Selected extract:
..............................

See this example: we allocate the memory inside the function scope, so the tensor is deleted as soon as the scope is left:

In [3]:
def allocate_empty_tensor(dim_size):
    a = torch.empty(4096, dim_size, dtype=torch.float32, device="cuda")

In [4]:
allocate_empty_tensor(2048)

Printing the allocated memory size gives us an expected number of zero bytes:

In [5]:
torch.cuda.memory_allocated(0)

0

However, the GPU memory is still in use by the process; this is shown by `torch.cuda.memory_reserved` or `nvidia-smi` from the terminal. As a result, working in a shared GPU environment can leave a lot of unused yet allocated memory.

In [6]:
torch.cuda.memory_reserved()

33554432

In [7]:
!nvidia-smi

Tue Oct 22 14:49:51 2024       
+---------------------------------------------------------------------------------------+
| NVIDIA-SMI 535.104.05             Driver Version: 535.104.05   CUDA Version: 12.2     |
|-----------------------------------------+----------------------+----------------------+
| GPU  Name                 Persistence-M | Bus-Id        Disp.A | Volatile Uncorr. ECC |
| Fan  Temp   Perf          Pwr:Usage/Cap |         Memory-Usage | GPU-Util  Compute M. |
|                                         |                      |               MIG M. |
|   0  Tesla T4                       Off | 00000000:00:04.0 Off |                    0 |
| N/A   53C    P0              25W /  70W |    135MiB / 15360MiB |      0%      Default |
|                                         |                      |                  N/A |
+-----------------------------------------+----------------------+----------------------+
                                                                    

Let's clear the cache now and see what happens:

In [8]:
torch.cuda.empty_cache()
torch.cuda.memory_reserved()

0

Note that this operation triggers a CPU-GPU synchronization, and thus using it in your code can significantly hurt the performance. It's almost always better to carefully manage the lifetime of your GPU tensors and avoid excessive allocations than to empty the cache.

Now, let's see how this cache is reused by allocating two tensors in a row: first a larger one, then a smaller one.

In [9]:
allocate_empty_tensor(2048)
torch.cuda.memory_reserved()

..............................

Supplied records:
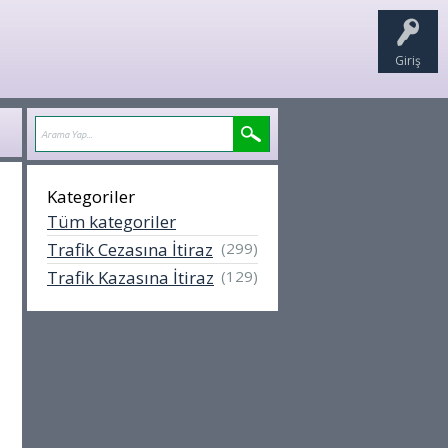
Giriş
Kategoriler
Tüm kategoriler
Trafik Cezasına İtiraz
(299)
Trafik Kazasına İtiraz
(129)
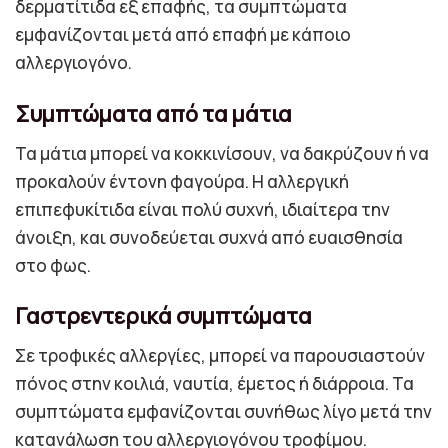
δερματίτιδα εξ επαφής, τα συμπτώματα
εμφανίζονται μετά από επαφή με κάποιο
αλλεργιογόνο.
Συμπτώματα από τα μάτια
Τα μάτια μπορεί να κοκκινίσουν, να δακρύζουν ή να
προκαλούν έντονη φαγούρα. Η αλλεργική
επιπεφυκίτιδα είναι πολύ συχνή, ιδιαίτερα την
άνοιξη, και συνοδεύεται συχνά από ευαισθησία
στο φως.
Γαστρεντερικά συμπτώματα
Σε τροφικές αλλεργίες, μπορεί να παρουσιαστούν
πόνος στην κοιλιά, ναυτία, έμετος ή διάρροια. Τα
συμπτώματα εμφανίζονται συνήθως λίγο μετά την
κατανάλωση του αλλεργιογόνου τροφίμου.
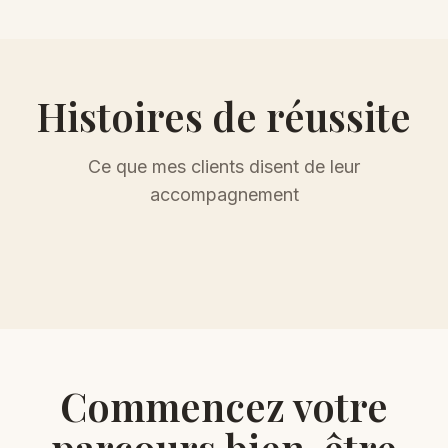
Histoires de réussite
Ce que mes clients disent de leur
accompagnement
Commencez votre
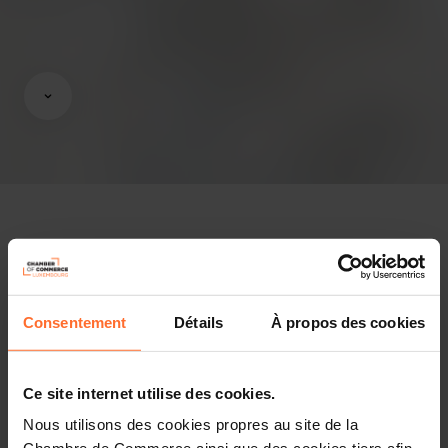
Opinions & legislation
Consentement
Détails
À propos des cookies
Practical info
2 project texts
Share this article
Ce site internet utilise des cookies.
Nous utilisons des cookies propres au site de la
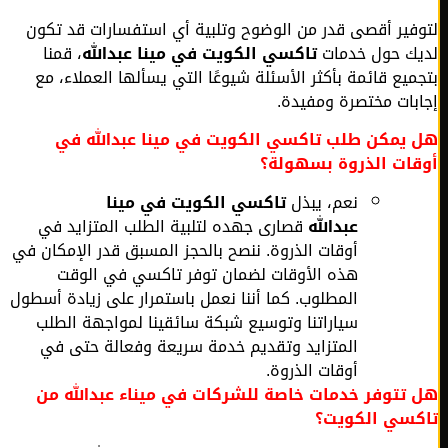
فير أقصى قدر من الوضوح وتلبية أي استفسارات قد تكون
ك حول خدمات
تاكسي الكويت في مينا عبدالله
، قمنا
ميع قائمة بأكثر الأسئلة شيوعًا التي يسألها العملاء، مع
بات مختصرة ومفيدة.
يمكن طلب تاكسي الكويت في مينا عبدالله في
ات الذروة بسهولة؟
نعم، يبذل
تاكسي الكويت في مينا
عبدالله
قصارى جهده لتلبية الطلب المتزايد في
أوقات الذروة. ننصح بالحجز المسبق قدر الإمكان في
هذه الأوقات لضمان توفر تاكسي في الوقت
المطلوب. كما أننا نعمل باستمرار على زيادة أسطول
سياراتنا وتوسيع شبكة سائقينا لمواجهة الطلب
المتزايد وتقديم خدمة سريعة وفعالة حتى في
أوقات الذروة.
تتوفر خدمات خاصة للشركات في ميناء عبدالله من
سي الكويت؟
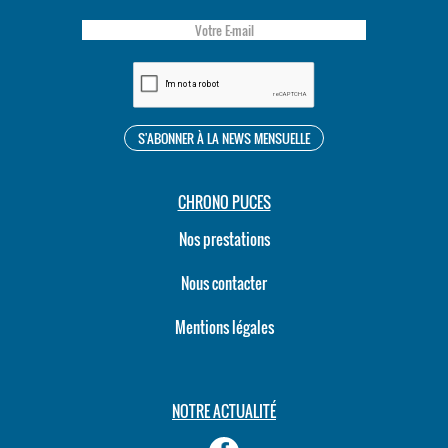
CHRONO PUCES
Nos prestations
Nous contacter
Mentions légales
NOTRE ACTUALITÉ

..............................

Problem: Resume the walkthrough on PyTorch's GPU memory cache from its last line.

Answer to this task:
33554432

In [12]:
allocate_empty_tensor(1024)
torch.cuda.memory_reserved() / (1<<20)

32.0

As expected, we reuse the cache, since the array fits into the allocated chunk.

However, if we attempt to do this with a larger tensor (3072 elements in the second dimension instead of 2048), we observe something different:

In [16]:
allocate_empty_tensor(3072)
torch.cuda.memory_reserved()/ (1<<20)

80.0

What happened? The chunk of memory that was allocated for a 4096x2048 array did not fit a tensor of size 4096x3072: thus, PyTorch needed to allocate an additional segment of a sufficient size while keeping the previous one allocated (in case the user creates a smaller tensor later at some point).

In practice, this means that if your code is dealing with tensors of dynamic size (changing batch sizes, sequence lengths or image resolutions), it is recommended to first warm up the cache by allocating tensors for the largest expected input. Otherwise, in the worst case you allocate a quadratic amount of memory with respect to the largest input size instead of a linear one.

You can also view more detailed allocation statistics by running `torch.cuda.memory_stats()`

In [17]:
memory_stats = torch.cuda.memory_stats()
print(memory_stats["active.all.allocated"])
print(memory_stats["active.all.current"])
print(memory_stats["active.all.peak"])
print(memory_stats["reserved_bytes.all.current"])

9
0
1
83886080


In [18]:
torch.cuda.empty_cache()
print(torch.cuda.memory_stats()["reserved_bytes.all.current"])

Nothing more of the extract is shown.